◆ PAGE EXTRACT
━━━━━━━━━━━━━━━━

The American Society of Composers, Authors, and Publishers (ASCAP) was founded in 1914 to aid and protect the interests of established publishers and composers. New members were only admitted with sponsorship of existing members.

The term and established business methodologies associated with Tin Pan Alley persisted into the 1960s when innovative artists like Bob Dylan helped establish new norms. Referring to the dominant conventions of music publishers of the early 20th century, "Tin Pan Alley is gone," Bob Dylan proclaimed in 1985, "I put an end to it. People can record their own songs now."

Contributions to World War II
During the Second World War, Tin Pan Alley and the federal government teamed up to produce a war song that would inspire the American public to support the fight against the Axis, something they both "seemed to believe ... was vital to the war effort". The Office of War Information was in charge of this project, and believed that Tin Pan Alley contained "a reservoir of talent and competence capable of influencing people's feelings and opinions" that it "might be capable of even greater influence during wartime than that of George M. Cohan's 'Over There' during World War I." In the United States, the song "Over There" has been said to be the most popular and resonant patriotic song associated with World War I. Due to the large fan base of Tin Pan Alley, the government believed that this sector of the music business would be far-reaching in spreading patriotic sentiments.

━━━━━━━━━━━━━━━━

◆ EXTRACTED DATA
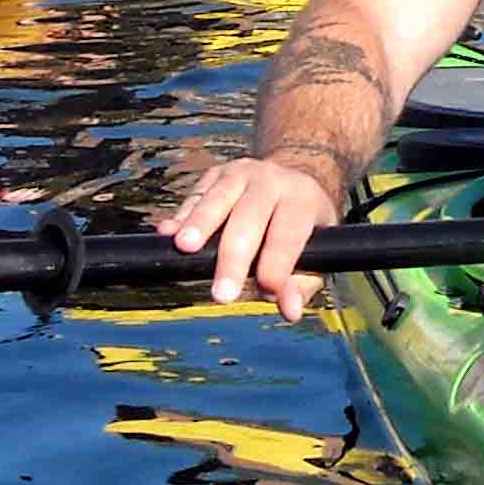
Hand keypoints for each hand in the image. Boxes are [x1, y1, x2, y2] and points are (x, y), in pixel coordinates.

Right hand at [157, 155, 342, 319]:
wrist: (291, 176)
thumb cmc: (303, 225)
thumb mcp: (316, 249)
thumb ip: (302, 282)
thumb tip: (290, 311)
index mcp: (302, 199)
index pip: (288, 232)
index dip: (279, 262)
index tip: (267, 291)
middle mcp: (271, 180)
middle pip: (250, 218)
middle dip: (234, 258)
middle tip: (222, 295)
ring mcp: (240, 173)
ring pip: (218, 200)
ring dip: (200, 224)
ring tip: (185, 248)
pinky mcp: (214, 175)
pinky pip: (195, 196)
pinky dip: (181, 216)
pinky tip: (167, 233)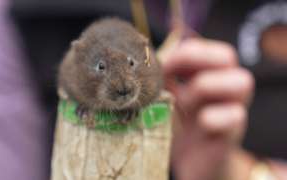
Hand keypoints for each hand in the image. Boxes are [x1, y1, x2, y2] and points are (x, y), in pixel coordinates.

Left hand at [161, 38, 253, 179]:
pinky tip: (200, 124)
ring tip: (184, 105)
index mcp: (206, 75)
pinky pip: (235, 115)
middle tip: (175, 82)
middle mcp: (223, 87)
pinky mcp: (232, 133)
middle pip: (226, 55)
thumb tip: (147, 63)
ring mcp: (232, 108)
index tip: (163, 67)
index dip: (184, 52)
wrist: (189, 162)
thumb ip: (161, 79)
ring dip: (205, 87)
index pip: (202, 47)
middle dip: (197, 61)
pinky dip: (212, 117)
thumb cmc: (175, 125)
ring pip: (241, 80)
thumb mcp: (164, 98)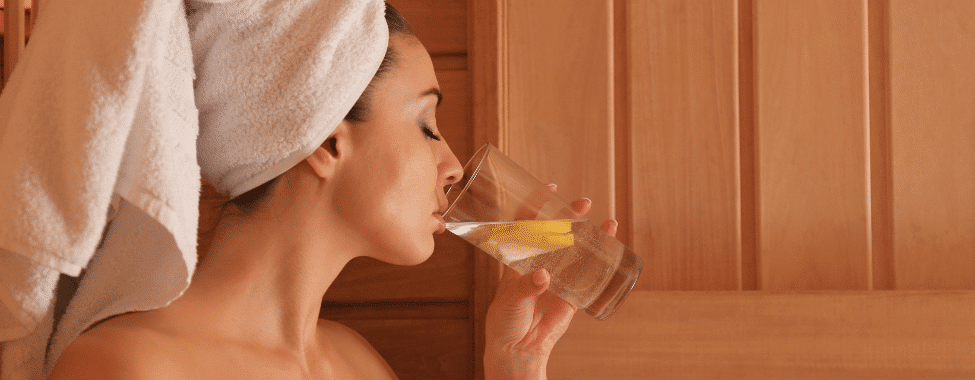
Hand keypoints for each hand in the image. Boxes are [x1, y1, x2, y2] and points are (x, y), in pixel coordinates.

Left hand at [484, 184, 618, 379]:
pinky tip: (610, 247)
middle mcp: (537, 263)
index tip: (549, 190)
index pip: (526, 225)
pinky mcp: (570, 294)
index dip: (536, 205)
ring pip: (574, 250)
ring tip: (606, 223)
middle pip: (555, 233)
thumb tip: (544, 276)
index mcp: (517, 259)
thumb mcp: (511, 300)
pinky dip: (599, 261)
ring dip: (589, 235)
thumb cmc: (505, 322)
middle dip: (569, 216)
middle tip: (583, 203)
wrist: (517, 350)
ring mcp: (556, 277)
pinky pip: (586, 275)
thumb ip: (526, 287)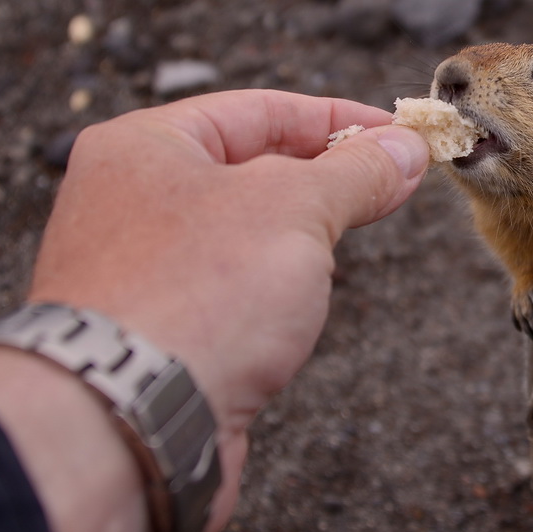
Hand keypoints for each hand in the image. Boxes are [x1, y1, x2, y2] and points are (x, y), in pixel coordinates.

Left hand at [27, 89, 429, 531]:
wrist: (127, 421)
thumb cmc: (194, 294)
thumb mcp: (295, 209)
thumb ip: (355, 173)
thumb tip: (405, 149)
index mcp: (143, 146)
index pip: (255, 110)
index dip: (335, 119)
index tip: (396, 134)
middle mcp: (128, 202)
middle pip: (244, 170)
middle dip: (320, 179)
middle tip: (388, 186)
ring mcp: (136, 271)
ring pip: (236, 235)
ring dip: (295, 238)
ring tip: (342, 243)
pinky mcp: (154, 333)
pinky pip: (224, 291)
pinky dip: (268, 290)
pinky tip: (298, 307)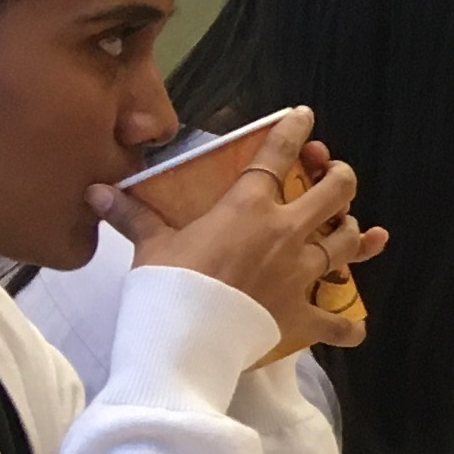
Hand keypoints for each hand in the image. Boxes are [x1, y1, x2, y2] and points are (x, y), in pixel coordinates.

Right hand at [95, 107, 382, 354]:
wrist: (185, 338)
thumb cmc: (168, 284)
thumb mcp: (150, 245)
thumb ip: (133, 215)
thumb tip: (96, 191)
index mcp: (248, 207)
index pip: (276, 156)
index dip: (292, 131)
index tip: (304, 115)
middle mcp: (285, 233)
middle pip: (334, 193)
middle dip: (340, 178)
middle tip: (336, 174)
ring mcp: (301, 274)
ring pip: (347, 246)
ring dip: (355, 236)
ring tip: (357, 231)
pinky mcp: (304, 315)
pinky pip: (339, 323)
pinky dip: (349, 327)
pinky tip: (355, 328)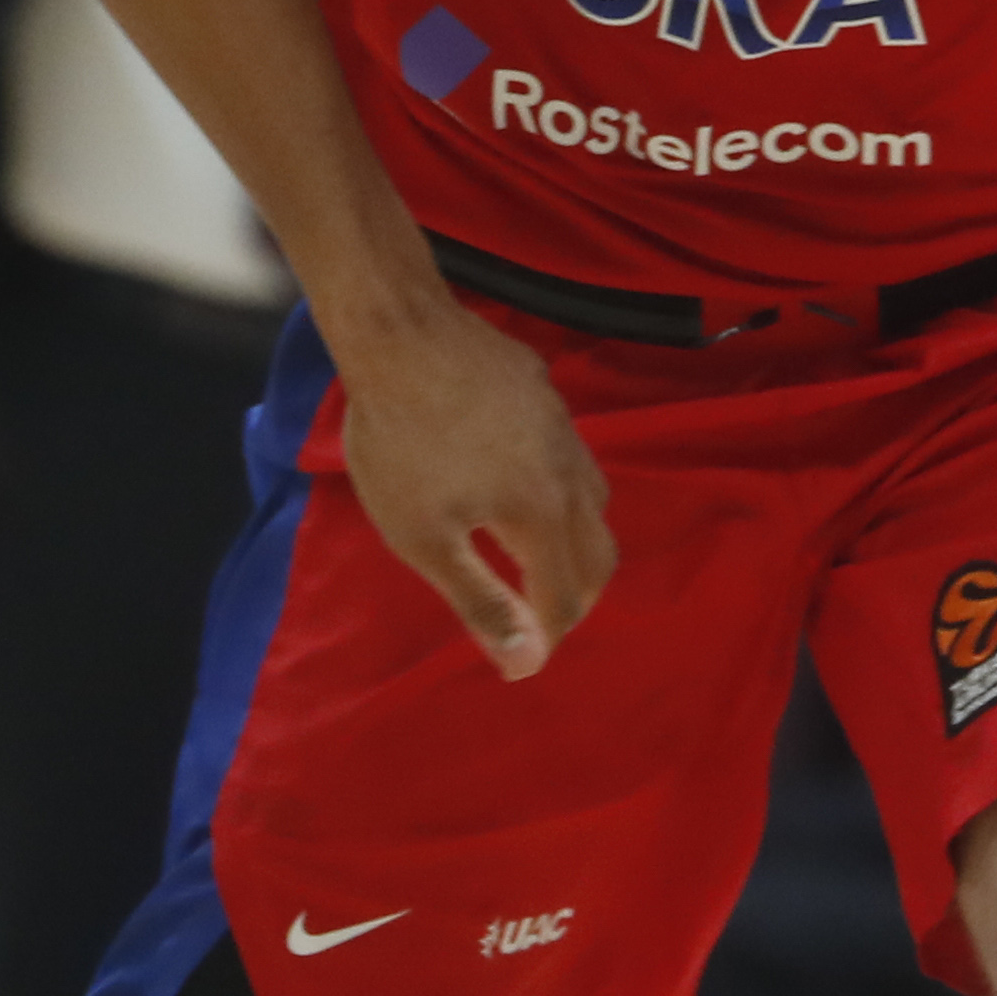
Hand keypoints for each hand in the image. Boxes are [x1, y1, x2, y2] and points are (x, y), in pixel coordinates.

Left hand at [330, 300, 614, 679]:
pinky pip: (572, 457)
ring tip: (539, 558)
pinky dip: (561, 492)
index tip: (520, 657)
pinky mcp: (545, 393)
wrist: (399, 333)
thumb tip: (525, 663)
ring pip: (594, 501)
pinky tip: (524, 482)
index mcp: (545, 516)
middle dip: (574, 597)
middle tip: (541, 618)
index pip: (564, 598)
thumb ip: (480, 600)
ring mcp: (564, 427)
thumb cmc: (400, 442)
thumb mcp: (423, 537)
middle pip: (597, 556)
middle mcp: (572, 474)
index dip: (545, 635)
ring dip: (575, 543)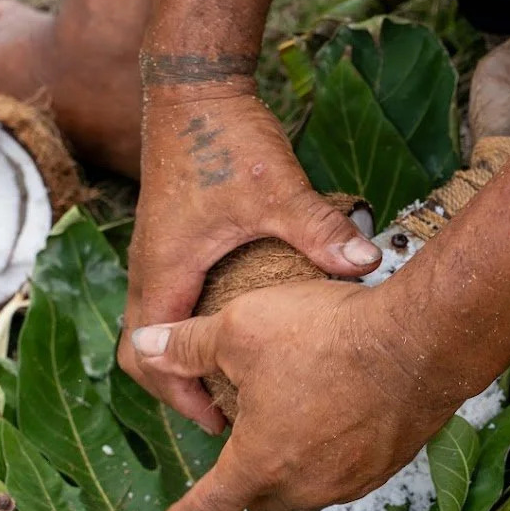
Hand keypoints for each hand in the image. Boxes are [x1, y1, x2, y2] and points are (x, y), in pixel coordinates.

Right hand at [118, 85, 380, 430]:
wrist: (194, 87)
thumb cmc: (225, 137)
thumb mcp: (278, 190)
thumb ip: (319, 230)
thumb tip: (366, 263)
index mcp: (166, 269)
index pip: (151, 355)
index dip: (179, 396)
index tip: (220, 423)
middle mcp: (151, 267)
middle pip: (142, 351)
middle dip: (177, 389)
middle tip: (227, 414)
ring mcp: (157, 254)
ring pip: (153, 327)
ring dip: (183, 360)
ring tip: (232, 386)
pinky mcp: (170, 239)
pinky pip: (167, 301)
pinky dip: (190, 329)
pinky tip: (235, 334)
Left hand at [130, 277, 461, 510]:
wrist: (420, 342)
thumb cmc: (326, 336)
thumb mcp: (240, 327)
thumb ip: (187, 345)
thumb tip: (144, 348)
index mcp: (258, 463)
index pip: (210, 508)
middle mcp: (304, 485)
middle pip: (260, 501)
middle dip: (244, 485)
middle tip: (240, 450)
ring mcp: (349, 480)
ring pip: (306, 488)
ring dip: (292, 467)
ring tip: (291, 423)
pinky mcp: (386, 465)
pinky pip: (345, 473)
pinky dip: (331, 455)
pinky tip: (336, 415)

━━━━━━━━━━━━━━━━

◆ YOUR INSTRUCTIONS
Rewrite the Tin Pan Alley passage, starting with "The American Society" and going on through "of existing members.", putting "endorsement" in place of "sponsorship". The records are separate material and have no connection to the Tin Pan Alley passage.

◆ RESULT FOR THIS EXERCISE
The American Society of Composers, Authors, and Publishers (ASCAP) was founded in 1914 to aid and protect the interests of established publishers and composers. New members were only admitted with endorsement of existing members.